*** Material to process ***

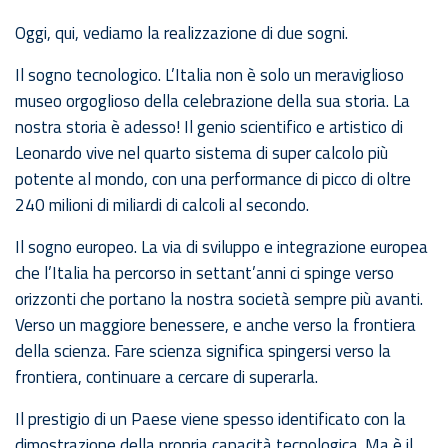
Oggi, qui, vediamo la realizzazione di due sogni.
Il sogno tecnologico. L’Italia non è solo un meraviglioso
museo orgoglioso della celebrazione della sua storia. La
nostra storia è adesso! Il genio scientifico e artistico di
Leonardo vive nel quarto sistema di super calcolo più
potente al mondo, con una performance di picco di oltre
240 milioni di miliardi di calcoli al secondo.
Il sogno europeo. La via di sviluppo e integrazione europea
che l’Italia ha percorso in settant’anni ci spinge verso
orizzonti che portano la nostra società sempre più avanti.
Verso un maggiore benessere, e anche verso la frontiera
della scienza. Fare scienza significa spingersi verso la
frontiera, continuare a cercare di superarla.
Il prestigio di un Paese viene spesso identificato con la
dimostrazione della propria capacità tecnologica. Ma è il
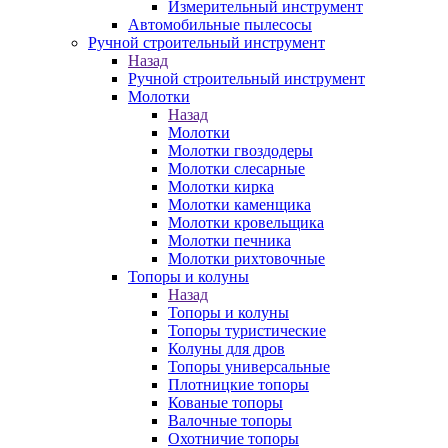
Измерительный инструмент
Автомобильные пылесосы
Ручной строительный инструмент
Назад
Ручной строительный инструмент
Молотки
Назад
Молотки
Молотки гвоздодеры
Молотки слесарные
Молотки кирка
Молотки каменщика
Молотки кровельщика
Молотки печника
Молотки рихтовочные
Топоры и колуны
Назад
Топоры и колуны
Топоры туристические
Колуны для дров
Топоры универсальные
Плотницкие топоры
Кованые топоры
Валочные топоры
Охотничие топоры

***

• Aim of the task: Copy every line of text from the data above word for word, in the same order, and leave out the pictures.

• Reply to the exercise:
Oggi, qui, vediamo la realizzazione di due sogni.
Il sogno tecnologico. L’Italia non è solo un meraviglioso
museo orgoglioso della celebrazione della sua storia. La
nostra storia è adesso! Il genio scientifico e artistico di
Leonardo vive nel quarto sistema di super calcolo più
potente al mondo, con una performance di picco di oltre
240 milioni di miliardi di calcoli al secondo.
Il sogno europeo. La via di sviluppo e integrazione europea
che l’Italia ha percorso in settant’anni ci spinge verso
orizzonti che portano la nostra società sempre più avanti.
Verso un maggiore benessere, e anche verso la frontiera
della scienza. Fare scienza significa spingersi verso la
frontiera, continuare a cercare di superarla.
Il prestigio di un Paese viene spesso identificato con la
dimostrazione della propria capacità tecnologica. Ma è il
Измерительный инструмент
Автомобильные пылесосы
Ручной строительный инструмент
Назад
Ручной строительный инструмент
Молотки
Назад
Молотки
Молотки гвоздодеры
Молотки слесарные
Молотки кирка
Молотки каменщика
Молотки кровельщика
Молотки печника
Молотки рихтовочные
Топоры и колуны
Назад
Топоры и колуны
Топоры туристические
Колуны для дров
Топоры универсальные
Плотницкие топоры
Кованые топоры
Валочные топоры
Охотничие топоры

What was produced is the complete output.